**Problem description:** Quote the lines below word for word, from the very first one down to and including the line that contains "ઠાકોરસાહેબની".

(Portion of a data file)
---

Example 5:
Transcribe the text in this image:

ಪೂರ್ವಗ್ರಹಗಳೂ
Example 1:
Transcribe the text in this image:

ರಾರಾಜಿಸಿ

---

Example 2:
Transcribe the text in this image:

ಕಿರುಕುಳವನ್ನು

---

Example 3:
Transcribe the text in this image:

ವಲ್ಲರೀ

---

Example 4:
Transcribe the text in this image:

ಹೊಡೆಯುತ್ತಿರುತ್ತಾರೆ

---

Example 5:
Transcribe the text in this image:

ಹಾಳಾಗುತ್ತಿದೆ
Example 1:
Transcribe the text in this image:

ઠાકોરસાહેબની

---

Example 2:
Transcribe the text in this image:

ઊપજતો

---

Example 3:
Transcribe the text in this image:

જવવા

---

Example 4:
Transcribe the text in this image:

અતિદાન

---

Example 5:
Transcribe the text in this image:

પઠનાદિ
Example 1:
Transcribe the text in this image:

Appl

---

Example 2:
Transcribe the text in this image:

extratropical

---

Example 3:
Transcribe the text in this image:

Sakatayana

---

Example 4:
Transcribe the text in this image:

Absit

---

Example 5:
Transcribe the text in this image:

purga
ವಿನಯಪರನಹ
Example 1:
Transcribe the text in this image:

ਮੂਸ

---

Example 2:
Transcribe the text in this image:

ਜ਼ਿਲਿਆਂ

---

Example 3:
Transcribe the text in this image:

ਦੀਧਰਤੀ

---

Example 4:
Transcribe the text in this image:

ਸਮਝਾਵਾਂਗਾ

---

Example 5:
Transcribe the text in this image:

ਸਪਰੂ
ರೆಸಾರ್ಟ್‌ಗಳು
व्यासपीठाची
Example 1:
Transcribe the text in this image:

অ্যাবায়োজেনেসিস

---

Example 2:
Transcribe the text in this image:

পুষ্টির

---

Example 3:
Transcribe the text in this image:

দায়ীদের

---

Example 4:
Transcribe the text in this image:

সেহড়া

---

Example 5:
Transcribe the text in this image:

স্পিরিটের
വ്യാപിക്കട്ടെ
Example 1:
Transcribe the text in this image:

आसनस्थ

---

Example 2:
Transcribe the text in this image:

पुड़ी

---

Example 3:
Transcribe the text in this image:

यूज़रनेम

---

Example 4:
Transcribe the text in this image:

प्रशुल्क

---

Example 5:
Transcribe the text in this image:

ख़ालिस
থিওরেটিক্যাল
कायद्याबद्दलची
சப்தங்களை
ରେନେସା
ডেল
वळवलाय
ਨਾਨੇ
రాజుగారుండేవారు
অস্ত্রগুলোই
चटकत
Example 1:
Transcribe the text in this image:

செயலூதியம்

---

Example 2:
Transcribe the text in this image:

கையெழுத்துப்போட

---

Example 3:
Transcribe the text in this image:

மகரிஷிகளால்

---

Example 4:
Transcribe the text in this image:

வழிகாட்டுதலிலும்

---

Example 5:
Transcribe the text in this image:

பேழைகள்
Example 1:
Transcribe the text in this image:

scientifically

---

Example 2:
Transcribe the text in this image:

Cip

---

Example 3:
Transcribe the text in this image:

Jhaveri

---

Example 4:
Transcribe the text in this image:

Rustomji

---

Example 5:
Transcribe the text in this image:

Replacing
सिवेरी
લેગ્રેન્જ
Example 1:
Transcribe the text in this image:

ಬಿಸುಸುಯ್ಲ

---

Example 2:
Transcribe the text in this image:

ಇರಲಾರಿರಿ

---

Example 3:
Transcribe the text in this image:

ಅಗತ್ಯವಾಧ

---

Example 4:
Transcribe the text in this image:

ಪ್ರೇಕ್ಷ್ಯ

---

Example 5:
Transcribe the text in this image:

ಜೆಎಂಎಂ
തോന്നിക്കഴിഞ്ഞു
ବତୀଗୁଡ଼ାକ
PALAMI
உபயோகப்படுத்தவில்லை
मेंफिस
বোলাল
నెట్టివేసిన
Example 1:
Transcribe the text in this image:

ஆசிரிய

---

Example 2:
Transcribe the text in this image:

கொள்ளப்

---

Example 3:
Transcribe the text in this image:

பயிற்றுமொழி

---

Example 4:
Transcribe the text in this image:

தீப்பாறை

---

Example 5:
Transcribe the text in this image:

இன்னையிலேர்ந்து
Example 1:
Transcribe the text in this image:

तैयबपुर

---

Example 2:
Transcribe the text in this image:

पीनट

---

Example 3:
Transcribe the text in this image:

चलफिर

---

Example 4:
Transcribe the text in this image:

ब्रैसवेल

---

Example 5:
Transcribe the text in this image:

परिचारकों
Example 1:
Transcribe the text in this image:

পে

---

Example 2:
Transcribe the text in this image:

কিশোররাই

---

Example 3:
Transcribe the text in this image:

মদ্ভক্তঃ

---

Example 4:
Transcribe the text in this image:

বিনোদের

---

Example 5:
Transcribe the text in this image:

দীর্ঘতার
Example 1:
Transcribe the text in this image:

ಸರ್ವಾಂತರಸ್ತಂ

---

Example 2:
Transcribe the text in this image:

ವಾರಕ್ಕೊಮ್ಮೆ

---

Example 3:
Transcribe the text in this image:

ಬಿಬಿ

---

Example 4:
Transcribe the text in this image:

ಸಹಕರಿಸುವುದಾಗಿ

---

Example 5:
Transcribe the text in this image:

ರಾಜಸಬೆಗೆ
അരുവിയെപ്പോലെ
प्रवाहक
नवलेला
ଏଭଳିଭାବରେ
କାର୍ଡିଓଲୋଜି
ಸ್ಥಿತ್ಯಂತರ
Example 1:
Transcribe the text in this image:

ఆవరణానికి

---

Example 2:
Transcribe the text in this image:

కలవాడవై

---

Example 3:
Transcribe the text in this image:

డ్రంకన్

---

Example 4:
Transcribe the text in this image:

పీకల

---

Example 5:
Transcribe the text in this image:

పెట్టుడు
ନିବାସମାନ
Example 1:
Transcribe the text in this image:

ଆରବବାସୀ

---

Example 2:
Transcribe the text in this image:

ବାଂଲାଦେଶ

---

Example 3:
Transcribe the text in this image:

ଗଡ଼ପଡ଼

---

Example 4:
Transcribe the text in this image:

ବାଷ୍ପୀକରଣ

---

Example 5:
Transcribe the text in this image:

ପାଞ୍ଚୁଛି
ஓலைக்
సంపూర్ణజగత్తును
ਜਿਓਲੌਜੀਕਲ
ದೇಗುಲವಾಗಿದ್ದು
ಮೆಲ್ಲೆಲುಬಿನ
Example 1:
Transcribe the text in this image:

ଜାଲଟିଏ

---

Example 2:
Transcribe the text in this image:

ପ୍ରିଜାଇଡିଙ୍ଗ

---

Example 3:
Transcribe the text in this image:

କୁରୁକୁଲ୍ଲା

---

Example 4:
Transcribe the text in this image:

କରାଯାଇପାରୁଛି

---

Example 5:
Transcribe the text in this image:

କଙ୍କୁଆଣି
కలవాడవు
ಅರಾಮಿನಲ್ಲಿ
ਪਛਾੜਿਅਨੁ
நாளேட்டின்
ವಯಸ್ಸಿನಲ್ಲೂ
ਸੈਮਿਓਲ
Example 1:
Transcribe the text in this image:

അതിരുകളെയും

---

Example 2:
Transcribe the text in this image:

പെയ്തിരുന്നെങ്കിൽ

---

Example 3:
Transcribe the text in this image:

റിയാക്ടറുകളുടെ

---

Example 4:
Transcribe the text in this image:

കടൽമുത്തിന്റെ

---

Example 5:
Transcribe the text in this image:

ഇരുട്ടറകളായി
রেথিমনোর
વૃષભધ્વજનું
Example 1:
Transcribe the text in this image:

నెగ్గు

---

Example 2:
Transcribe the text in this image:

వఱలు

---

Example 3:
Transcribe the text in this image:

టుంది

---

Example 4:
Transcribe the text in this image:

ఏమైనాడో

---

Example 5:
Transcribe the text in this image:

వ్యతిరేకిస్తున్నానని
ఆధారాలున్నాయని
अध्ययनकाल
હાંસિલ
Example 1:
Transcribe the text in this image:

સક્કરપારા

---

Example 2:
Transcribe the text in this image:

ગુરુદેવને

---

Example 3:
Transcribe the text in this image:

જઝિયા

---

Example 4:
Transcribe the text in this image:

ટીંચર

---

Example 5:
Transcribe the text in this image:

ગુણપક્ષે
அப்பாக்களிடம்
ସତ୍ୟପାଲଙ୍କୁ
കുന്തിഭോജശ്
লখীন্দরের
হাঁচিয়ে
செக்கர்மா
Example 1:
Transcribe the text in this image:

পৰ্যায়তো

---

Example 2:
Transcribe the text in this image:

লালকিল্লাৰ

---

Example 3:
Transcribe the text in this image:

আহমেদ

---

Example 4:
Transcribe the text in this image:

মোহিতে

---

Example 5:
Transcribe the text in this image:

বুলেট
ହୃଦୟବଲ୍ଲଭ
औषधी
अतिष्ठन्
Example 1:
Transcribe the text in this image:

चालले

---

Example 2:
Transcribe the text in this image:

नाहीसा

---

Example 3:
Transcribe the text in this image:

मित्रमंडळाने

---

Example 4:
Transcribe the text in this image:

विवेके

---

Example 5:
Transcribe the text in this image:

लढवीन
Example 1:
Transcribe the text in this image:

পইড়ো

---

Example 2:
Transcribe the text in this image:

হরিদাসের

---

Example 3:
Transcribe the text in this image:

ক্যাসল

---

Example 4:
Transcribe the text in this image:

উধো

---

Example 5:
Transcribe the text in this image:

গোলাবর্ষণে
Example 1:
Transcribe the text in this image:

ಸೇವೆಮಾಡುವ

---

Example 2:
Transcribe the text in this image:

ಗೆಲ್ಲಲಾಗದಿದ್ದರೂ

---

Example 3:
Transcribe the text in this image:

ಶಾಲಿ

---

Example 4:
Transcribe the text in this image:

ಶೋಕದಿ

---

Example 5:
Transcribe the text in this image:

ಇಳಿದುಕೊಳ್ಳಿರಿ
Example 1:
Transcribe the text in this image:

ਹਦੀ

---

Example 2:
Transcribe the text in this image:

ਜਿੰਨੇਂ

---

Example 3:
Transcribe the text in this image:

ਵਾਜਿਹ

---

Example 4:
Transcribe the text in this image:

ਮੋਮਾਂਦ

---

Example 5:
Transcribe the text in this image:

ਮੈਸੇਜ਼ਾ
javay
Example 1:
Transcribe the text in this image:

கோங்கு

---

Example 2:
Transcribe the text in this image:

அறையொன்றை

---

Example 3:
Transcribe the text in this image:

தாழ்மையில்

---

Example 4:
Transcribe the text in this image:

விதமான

**Output of the exercise:**
---

Example 5:
Transcribe the text in this image:

ಪೂರ್ವಗ್ರಹಗಳೂ
Example 1:
Transcribe the text in this image:

ರಾರಾಜಿಸಿ

---

Example 2:
Transcribe the text in this image:

ಕಿರುಕುಳವನ್ನು

---

Example 3:
Transcribe the text in this image:

ವಲ್ಲರೀ

---

Example 4:
Transcribe the text in this image:

ಹೊಡೆಯುತ್ತಿರುತ್ತಾರೆ

---

Example 5:
Transcribe the text in this image:

ಹಾಳಾಗುತ್ತಿದೆ
Example 1:
Transcribe the text in this image:

ઠાકોરસાહેબની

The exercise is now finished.